I was hospitalized for almost a month, and spent another month at home healing and recovering. I was prepared for the fact that six months after the original surgery I would have another surgery, to complete the healing process. It has been a long six months, and somewhat anxious, but I have appreciated each day feeling better, being able to move more, having less pain and anxiety. More gratitude to friends and family, for all the small things they have done to support me through all the changes.
Now, I am on the other side of my second surgery and home recovering again. This time I was only hospitalized for a week, and the healing process is going very well. I am grateful I was home before Thanksgiving, and in time to enjoy the Christmas tree my daughter and granddaughter set up for me to come home to share.
I now understand what health changes are like, what is involved with surgery, and how it alters life and mindsets, in a way I didn't understand up to now. I am grateful to the home health caretakers who came regularly to help me with recovery, and thankful to be able to be in my own home and sleep in my own bed!
Often I have heard others who have had health issues and have recovered talk about how it increased their appreciation for the small things of each day, how it changed their perspectives and increased their appreciation of others in their lives. I understand that attitude much better now after the last half-year, and share that feeling intensely.
For those who have wondered about my absence and silence, that should help you understand what's been happening. I've been concentrating on recovery and healing, and in finding peace in life after a brush with the stark fact of my own mortality. Whew! That sounds way more ponderous than it should, especially coming from me!

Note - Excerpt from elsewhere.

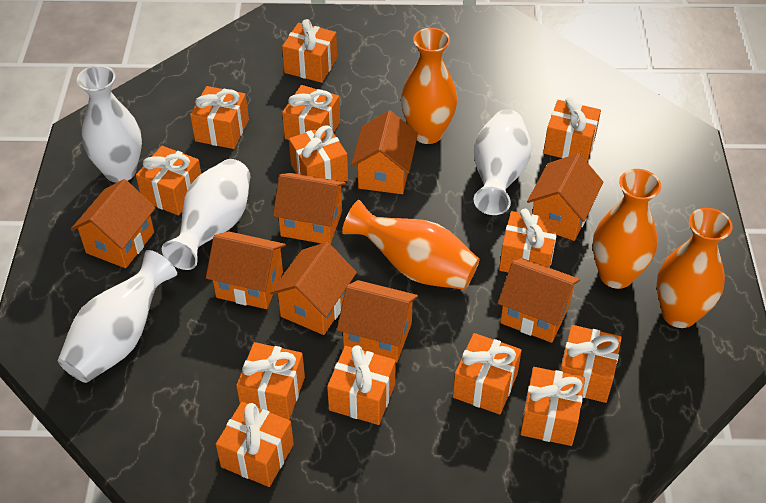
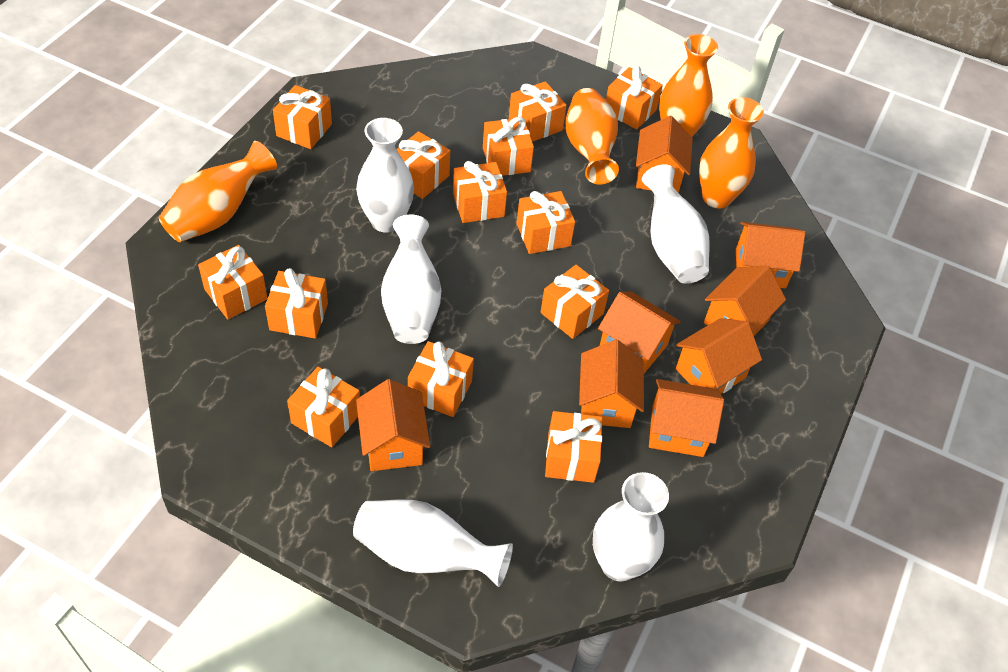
white vase: [58,250,177,383] [77,65,142,183] [162,159,250,270] [473,109,531,215] = 4 -> [353,500,513,587] [356,118,414,233] [381,215,441,344] [593,472,669,581] [642,164,710,284] = 5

I haven't chosen to put the details of my illness here - I don't think it really matters, especially since I believe I'm now on the downhill slope back toward wellness. I don't expect any future recurrence of illness from this, but if this has taught me anything, it has taught me that we really can't know what tomorrow will bring and to just live as fully and mindfully as possible, every day.
Thank you to friends, family and healthcare professionals who stood with me and lifted me up to reach this hopeful point. I have been doing some small creative projects here and there as I could, but it will be a while before I'm able to really do art again. When I do, I will have a lot of new ideas and feelings to express, that's for certain.
And if you are reading this, and you have been wondering where I've been, give me a comment to encourage me to keep on the path to full recovery. And thank you in advance - I appreciate this, too. Hugs and best wishes to all of you. Nothing is more important than remembering friends, gratitude and maintaining a peaceful existence.